Entre una cosa y otra, no he tenido tiempo de pensar ni listar mis propósitos para el nuevo año. Y bien que me alegro. El socorrido asunto de los propósitos no deja de ser una triste pejiguera. Por lo general, y por la herencia católica, la gente se plantea sus propósitos desde la conciencia culpable de todo lo que hace mal, desde la congoja provocada por la asunción taciturna de sus delitos y faltas.
Los propósitos tienen que ver con la madre de todos ellos, el confesional propósito de enmienda, que implica el reconocimiento de la infracción, del vicio o de la imperfección y lleva aparejado el lúgubre arrepentimiento.

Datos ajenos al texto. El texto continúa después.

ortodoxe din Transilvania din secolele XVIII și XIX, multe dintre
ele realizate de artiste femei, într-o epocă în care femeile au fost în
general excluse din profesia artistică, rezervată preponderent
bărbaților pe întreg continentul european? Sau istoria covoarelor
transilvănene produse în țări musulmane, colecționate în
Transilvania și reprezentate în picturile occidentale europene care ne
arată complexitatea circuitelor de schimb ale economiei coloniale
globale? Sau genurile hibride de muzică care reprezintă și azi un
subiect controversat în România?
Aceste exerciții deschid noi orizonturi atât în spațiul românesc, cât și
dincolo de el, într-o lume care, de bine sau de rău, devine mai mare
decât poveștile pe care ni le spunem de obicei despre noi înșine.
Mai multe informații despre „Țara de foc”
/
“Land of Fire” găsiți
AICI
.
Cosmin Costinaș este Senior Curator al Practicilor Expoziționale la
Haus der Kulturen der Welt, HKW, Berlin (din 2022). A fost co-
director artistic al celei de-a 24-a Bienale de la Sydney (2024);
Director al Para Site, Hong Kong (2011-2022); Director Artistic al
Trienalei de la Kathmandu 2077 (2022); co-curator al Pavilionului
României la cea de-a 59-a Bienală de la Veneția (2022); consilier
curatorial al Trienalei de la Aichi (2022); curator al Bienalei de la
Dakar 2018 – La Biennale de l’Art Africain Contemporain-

Bueno, sí, puede ser aconsejable detectar el defecto y la mancha, arrepentirse de los deslices y malos actos, no digo que no, querer mejorar y superarse, vaya que sí, tener el deseo y la voluntad de un más óptimo desempeño para con uno mismo y con los demás. Amén.
Tan plausible intención suele abordarse desde la culpabilidad tenebrosa, desde el sentimiento de que su puesta a punto supondrá un desasosegante combate que, ya de antemano, casi uno da por perdido. Por eso la broma consiste en decir que los propósitos del día 1, debido a su carga mortificante, habrán sido abandonados el día 15.
Tuve un amigo que, sabedor de esta zozobra, y para evitar el fracaso y los desconsuelos del incumplimiento, solía decir por estas fechas: este año tengo el propósito de fumar más que nunca, de beber más que nunca y de hacer menos ejercicio que nunca. Le daba la vuelta a la cosa.
Y la cosa es que los propósitos de enero rara vez apuntan a la alegría y al disfrute (al menos en primer término), a un mayor placer y gozo sino a un calvario de esfuerzos, penalidades y renuncias. Por eso se suelen ir al garete más pronto que tarde.
Hay ahora también una versión laica que consiste en inventariar objetivos y retos, a ver si cuela. Otra martingala, muy comprada por emprendedores neoliberales y muy divulgada por la peste de los libros de autoayuda. El caso es tener al personal en tensión, no dejar vivir en paz, poner a la gente a correr en vez de a pasear.
Y de pasear se trata. La vida hay que pasearla, que bastantes problemas da. La actitud del paseante, eso sí (no recuerdo ahora si era Robert Louis Stevenson quien lo decía en su librito sobre el paseo), debe ser curiosa, despierta e inteligente, una actitud y una aptitud capaces de interesarse por lo bueno y bonito que sale al encuentro y de rehuir lo malo, lo feo y lo inapropiado. Con eso basta. Y sobra.
Así pues, entre una cosa y otra, he empezado el año sin propósitos, pero con muchas ganas de pasarlo y pasearlo bien. Apuesto doble contra sencillo a que esa disposición me dará mejores resultados que empezar abrumado por arrepentimientos, propósitos y enmiendas. En vez de los dichosos propósitos, los propósitos dichosos. Y, si no, pues nada, oye.